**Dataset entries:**
┄┄┄┄┄┄
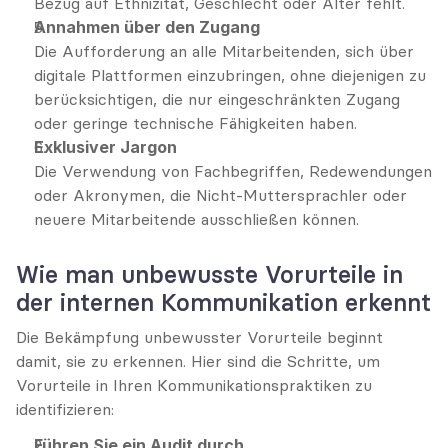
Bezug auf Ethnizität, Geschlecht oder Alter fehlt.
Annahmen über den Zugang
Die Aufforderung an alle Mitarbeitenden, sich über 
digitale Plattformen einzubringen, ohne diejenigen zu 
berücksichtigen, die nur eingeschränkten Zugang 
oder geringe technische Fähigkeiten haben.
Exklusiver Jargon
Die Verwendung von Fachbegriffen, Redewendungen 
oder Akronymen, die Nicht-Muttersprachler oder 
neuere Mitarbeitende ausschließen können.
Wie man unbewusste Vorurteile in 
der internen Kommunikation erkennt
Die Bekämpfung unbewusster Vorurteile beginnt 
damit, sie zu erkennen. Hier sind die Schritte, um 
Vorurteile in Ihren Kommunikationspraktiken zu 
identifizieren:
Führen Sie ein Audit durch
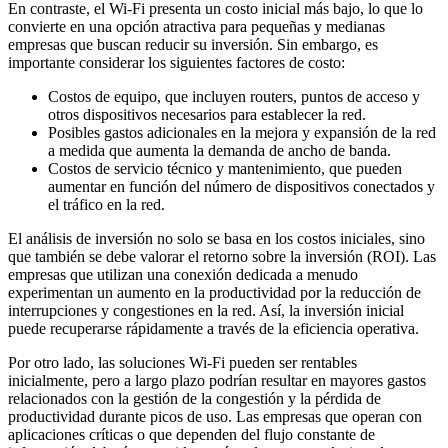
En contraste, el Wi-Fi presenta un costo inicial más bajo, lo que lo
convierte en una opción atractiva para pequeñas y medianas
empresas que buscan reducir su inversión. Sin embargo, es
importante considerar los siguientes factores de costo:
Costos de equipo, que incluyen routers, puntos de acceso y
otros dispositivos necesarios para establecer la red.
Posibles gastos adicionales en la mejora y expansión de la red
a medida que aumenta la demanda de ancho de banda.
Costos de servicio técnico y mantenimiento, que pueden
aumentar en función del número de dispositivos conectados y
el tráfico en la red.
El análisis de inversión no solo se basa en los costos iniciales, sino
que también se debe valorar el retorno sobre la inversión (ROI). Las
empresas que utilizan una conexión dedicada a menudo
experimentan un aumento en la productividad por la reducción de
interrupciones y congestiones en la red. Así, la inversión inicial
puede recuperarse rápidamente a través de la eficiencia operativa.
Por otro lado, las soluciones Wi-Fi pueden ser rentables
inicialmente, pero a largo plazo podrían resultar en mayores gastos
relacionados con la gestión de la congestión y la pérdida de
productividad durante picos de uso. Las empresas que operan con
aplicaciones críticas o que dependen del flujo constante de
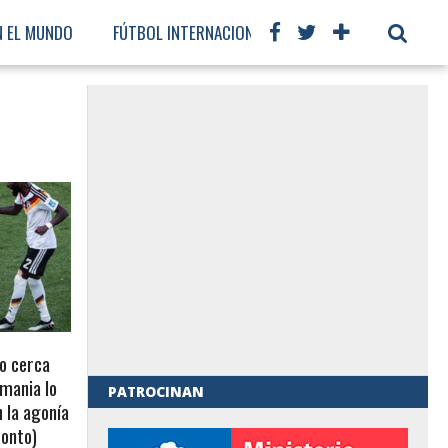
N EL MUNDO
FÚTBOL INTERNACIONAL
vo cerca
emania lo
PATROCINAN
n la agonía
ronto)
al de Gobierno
┄┄┄┄┄┄
**TO-DO ITEM:** Retype the text lines of all the entries above character for character, and leave the pictures out of your answer.

**EXERCISE RESULT:**
Bezug auf Ethnizität, Geschlecht oder Alter fehlt.
Annahmen über den Zugang
Die Aufforderung an alle Mitarbeitenden, sich über 
digitale Plattformen einzubringen, ohne diejenigen zu 
berücksichtigen, die nur eingeschränkten Zugang 
oder geringe technische Fähigkeiten haben.
Exklusiver Jargon
Die Verwendung von Fachbegriffen, Redewendungen 
oder Akronymen, die Nicht-Muttersprachler oder 
neuere Mitarbeitende ausschließen können.
Wie man unbewusste Vorurteile in 
der internen Kommunikation erkennt
Die Bekämpfung unbewusster Vorurteile beginnt 
damit, sie zu erkennen. Hier sind die Schritte, um 
Vorurteile in Ihren Kommunikationspraktiken zu 
identifizieren:
Führen Sie ein Audit durch
En contraste, el Wi-Fi presenta un costo inicial más bajo, lo que lo
convierte en una opción atractiva para pequeñas y medianas
empresas que buscan reducir su inversión. Sin embargo, es
importante considerar los siguientes factores de costo:
Costos de equipo, que incluyen routers, puntos de acceso y
otros dispositivos necesarios para establecer la red.
Posibles gastos adicionales en la mejora y expansión de la red
a medida que aumenta la demanda de ancho de banda.
Costos de servicio técnico y mantenimiento, que pueden
aumentar en función del número de dispositivos conectados y
el tráfico en la red.
El análisis de inversión no solo se basa en los costos iniciales, sino
que también se debe valorar el retorno sobre la inversión (ROI). Las
empresas que utilizan una conexión dedicada a menudo
experimentan un aumento en la productividad por la reducción de
interrupciones y congestiones en la red. Así, la inversión inicial
puede recuperarse rápidamente a través de la eficiencia operativa.
Por otro lado, las soluciones Wi-Fi pueden ser rentables
inicialmente, pero a largo plazo podrían resultar en mayores gastos
relacionados con la gestión de la congestión y la pérdida de
productividad durante picos de uso. Las empresas que operan con
aplicaciones críticas o que dependen del flujo constante de
N EL MUNDO
FÚTBOL INTERNACIONAL
vo cerca
emania lo
PATROCINAN
n la agonía
ronto)
al de Gobierno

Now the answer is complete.